I wish I could be sure that these pictures stay always in their frames. For several hours now I have been seeing momentary presences like the earlier paws and shadow-faces and forms, but closely duplicating some of the ancient portraits. Somehow I can never glimpse a presence and the portrait it resembles at the same time — the light is always wrong for one or the other, or else the presence and the portrait are in different rooms.

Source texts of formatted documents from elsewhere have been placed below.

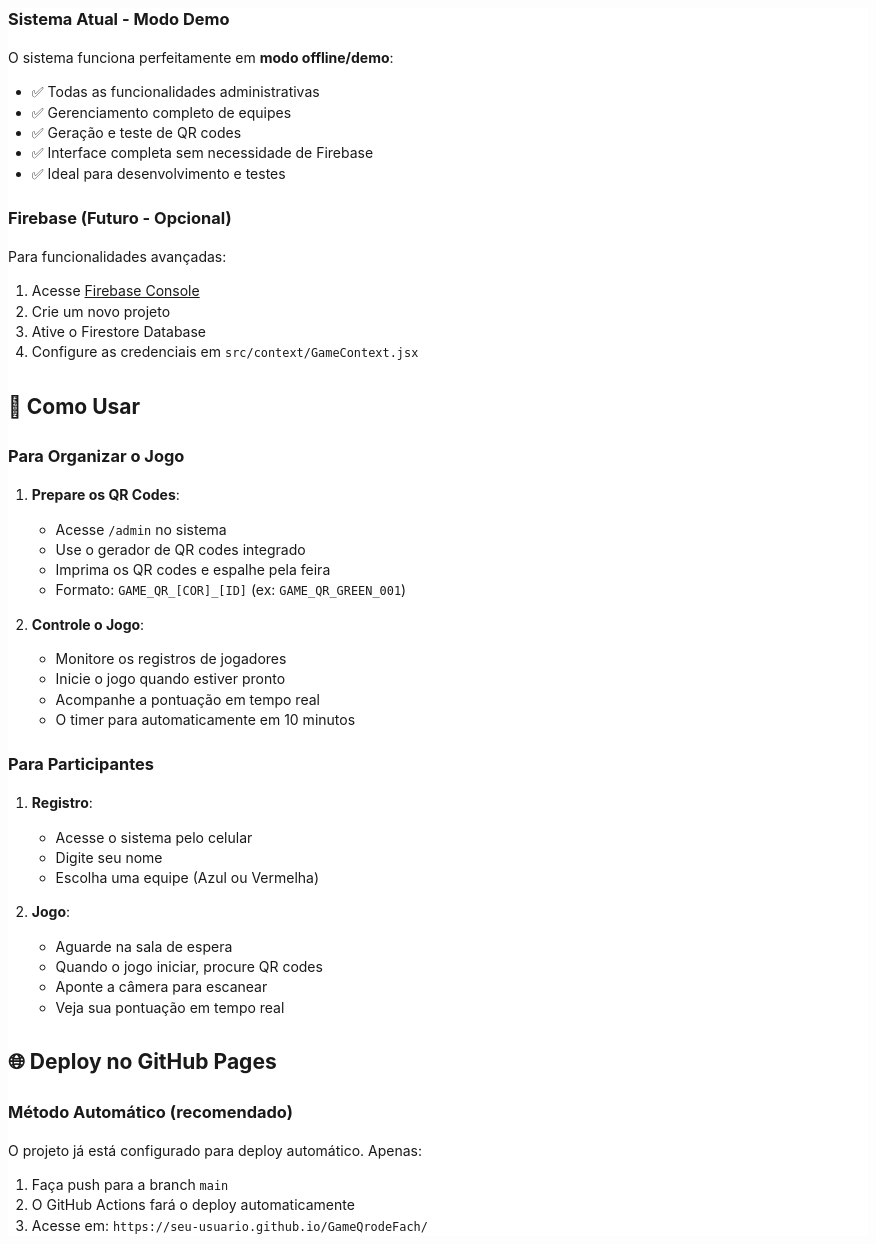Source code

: ### **Sistema Atual - Modo Demo**
O sistema funciona perfeitamente em **modo offline/demo**:
- ✅ Todas as funcionalidades administrativas
- ✅ Gerenciamento completo de equipes
- ✅ Geração e teste de QR codes
- ✅ Interface completa sem necessidade de Firebase
- ✅ Ideal para desenvolvimento e testes

### **Firebase (Futuro - Opcional)**
Para funcionalidades avançadas:

1. Acesse [Firebase Console](https://console.firebase.google.com/)
2. Crie um novo projeto
3. Ative o Firestore Database
4. Configure as credenciais em `src/context/GameContext.jsx`

## 🎯 Como Usar

### Para Organizar o Jogo

1. **Prepare os QR Codes**:
   - Acesse `/admin` no sistema
   - Use o gerador de QR codes integrado
   - Imprima os QR codes e espalhe pela feira
   - Formato: `GAME_QR_[COR]_[ID]` (ex: `GAME_QR_GREEN_001`)

2. **Controle o Jogo**:
   - Monitore os registros de jogadores
   - Inicie o jogo quando estiver pronto
   - Acompanhe a pontuação em tempo real
   - O timer para automaticamente em 10 minutos

### Para Participantes

1. **Registro**:
   - Acesse o sistema pelo celular
   - Digite seu nome
   - Escolha uma equipe (Azul ou Vermelha)

2. **Jogo**:
   - Aguarde na sala de espera
   - Quando o jogo iniciar, procure QR codes
   - Aponte a câmera para escanear
   - Veja sua pontuação em tempo real

## 🌐 Deploy no GitHub Pages

### Método Automático (recomendado)
O projeto já está configurado para deploy automático. Apenas:

1. Faça push para a branch `main`
2. O GitHub Actions fará o deploy automaticamente
3. Acesse em: `https://seu-usuario.github.io/GameQrodeFach/`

Perhaps, as I have hoped, the presences are mere figments of imagination; but I cannot be sure now. Some are female, and of the same hellish beauty as the picture in the little locked room. Some are like no portrait I have seen, yet make me feel that their painted features lurk unrecognised beneath the mould and soot of canvases I cannot decipher. A few, I desperately fear, have approached materialisation in solid or semi-solid form — and some have a dreadful and unexplained familiarity.
There is one woman who in fell loveliness excels all the rest. Her poisonous charms are like a honeyed flower growing on the brink of hell. When I look at her closely she vanishes, only to reappear later. Her face has a greenish cast, and now and then I fancy I can spy a suspicion of the squamose in its smooth texture. Who is she? Is she that being who must have dwelt in the little locked room a century and more ago?
My supplies were again left in the front hall — that, clearly, is to be the custom. I had sprinkled dust about to catch footprints, but this morning the whole hall was swept clean by some unknown agency.